Facebook has added an “experimental” feature allowing Tor users to connect directly to one of its data servers via an encrypted connection in order to remain anonymous. It’s not clear how long Facebook will support the connection, but the engineer who announced it says the mobile website will also be made more compatible with Tor, though he couldn’t say when.
It’s strange to think that one of the most invasive technology companies in the world is working to support the most popular anonymity tool available. Doesn’t Facebook rely on the data it gets from users — especially the metadata describing what device they’re using, where they are, and more — to inform the targeted advertisements on which it relies? How does that work with Tor?
The answer is that it doesn’t, and it doesn’t need to. It’s not like millions of people are going to install the Tor bundle just because Facebook has made it easier to visit its site via the software. And it’s not as if the people accessing Facebook through Tor won’t surrender at least some data; you can’t do much on Facebook without an account, and the company can use the information volunteered to those profile pages to show advertisements that are at least a little relevant to their viewers.
The connection established between a Tor user and Facebook’s service isn’t foolproof, either. As the group behind Tor explains on its website:
Tor can’t solve all anonymity problems. It focuses only on protecting the transport of data. You need to use protocol-specific support software if you don’t want the sites you visit to see your identifying information. For example, you can use the Tor Browser Bundle while browsing the web to withhold some information about your computer’s configuration.

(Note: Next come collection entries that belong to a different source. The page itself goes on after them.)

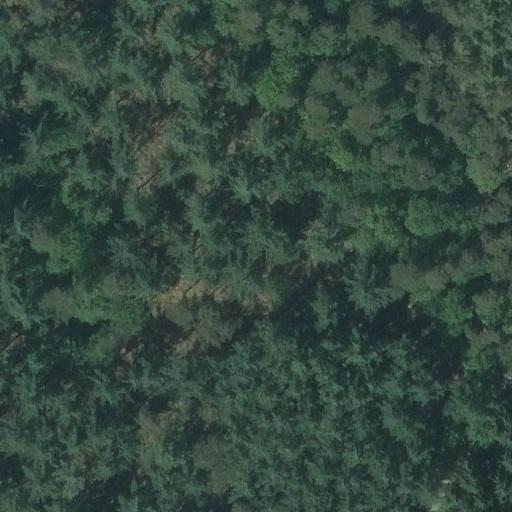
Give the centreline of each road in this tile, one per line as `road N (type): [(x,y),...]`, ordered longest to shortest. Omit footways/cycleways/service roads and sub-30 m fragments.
road 1 (track): [(415,0),(511,136)]
road 2 (track): [(434,511),(479,420),(511,380)]
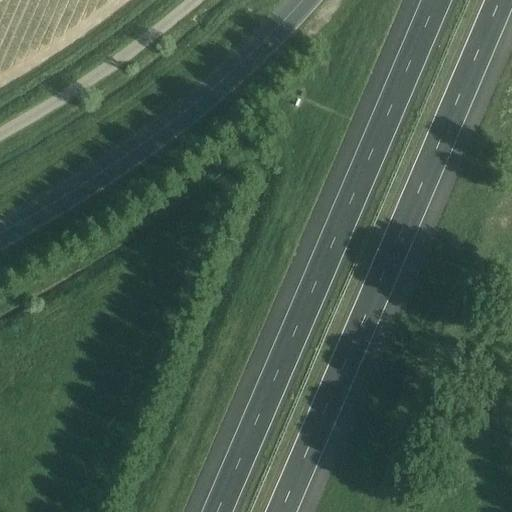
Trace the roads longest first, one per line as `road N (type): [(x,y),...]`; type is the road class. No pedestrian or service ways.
road 1 (motorway): [(279,511),(498,0)]
road 2 (motorway): [(434,0),(215,511)]
road 3 (motorway): [(311,0),(218,95),(0,246)]
road 4 (unclassified): [(0,134),(73,93),(196,0)]
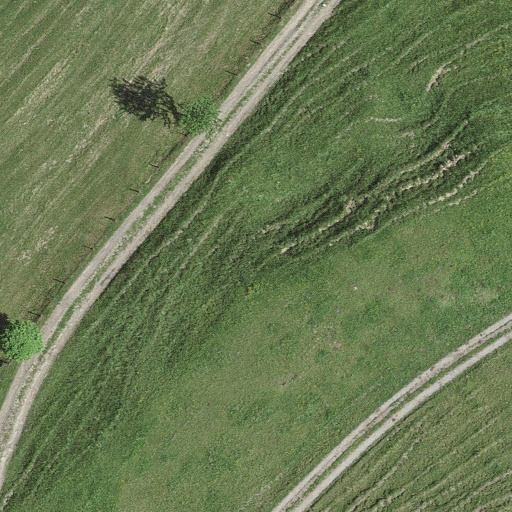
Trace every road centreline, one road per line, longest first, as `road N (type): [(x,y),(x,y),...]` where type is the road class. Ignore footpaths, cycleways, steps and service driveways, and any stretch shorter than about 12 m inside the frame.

Also, to protect your anonymity, be smart. Don’t provide your name or other revealing information in web forms. Be aware that, like all anonymizing networks that are fast enough for web browsing, Tor does not provide protection against end-to-end timing attacks: If your attacker can watch the traffic coming out of your computer, and also the traffic arriving at your chosen destination, he can use statistical analysis to discover that they are part of the same circuit.
What is Facebook besides a giant Web form asking users to share personal information? It wants to know your name — and it requires the name you share appears on your birth certificate or driver’s license, as many have discovered — and its primary purpose is sharing information with other people. It asks them what’s on their mind. What they’re doing. Who they’re with. It encourages people to post status updates and photographs and comments.
This feature is a step in the right direction, if only because it allows Facebook users to volunteer information instead of handing it over without informed consent. (How many people really know what metadata is, let alone the implications of sharing it with a company like Facebook?) But so far as privacy features go, this one is probably the least sensical in the history of the Web, and it’s more of an oddity than an actual step forward for people who care about online privacy.
[illustration by Brad Jonas]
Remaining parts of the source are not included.